Exercise —
Answer these questions from the article on Asian cities:
1. What date does the article show?
2. What has been removed from it?
3. By about what percentage do wages and wealth rise per person when a city doubles in size?

Missing the slums for the cities

May 21, 2010

NOTE: Images in this archived article have been removed.

Cities in Asia are hubs of production, innovation and wealth, funnelling into themselves immense resources, water, energy, food, drawing in from nearby districts and far-off provinces families and entire communities. If a city doubles in size, say researchers of the urban, then wages, wealth, the number of patents and number of educational and research institutions all increase by approximately 15% on a per-capita basis – it is a sort of scaling wherein the larger the city, the more the average individual resident owns, produces and consumes, whether it be goods, resources or ideas. But that equation is for the systematically administered cities of the industrialised North, and not for the fast-growing, plan resistant urban agglomerations of the South. The negative side of urban life can be found in a similar urban scaling in terms of deprivation, crime and health hazards.

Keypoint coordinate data
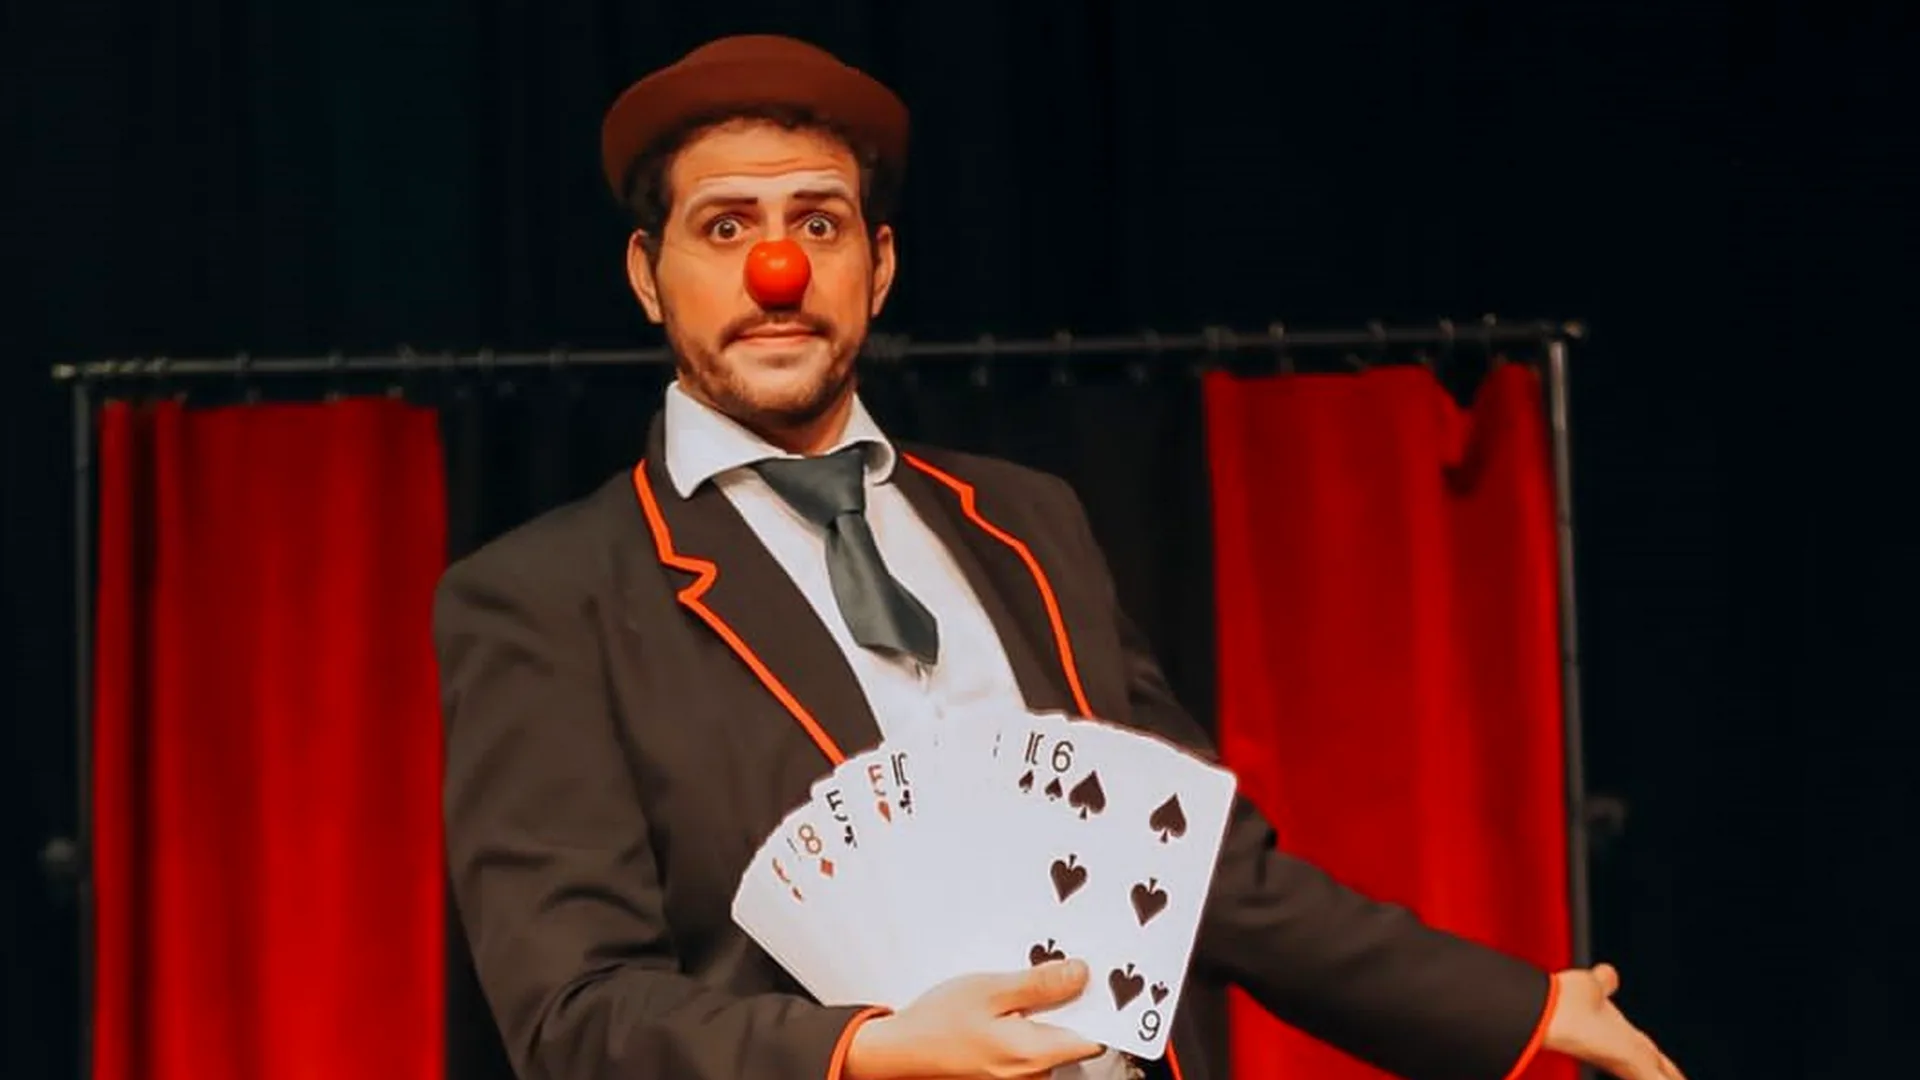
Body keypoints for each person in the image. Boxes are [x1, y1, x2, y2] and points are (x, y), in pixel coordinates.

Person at [433, 32, 1685, 1080]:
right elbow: (574, 1018)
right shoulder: (542, 599)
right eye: (725, 227)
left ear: (880, 265)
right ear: (648, 277)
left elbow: (1199, 868)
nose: (779, 268)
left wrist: (1524, 1009)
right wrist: (867, 1051)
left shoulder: (1025, 523)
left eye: (819, 221)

Solution —
1. May 21, 2010
2. Images
3. Approximately 15%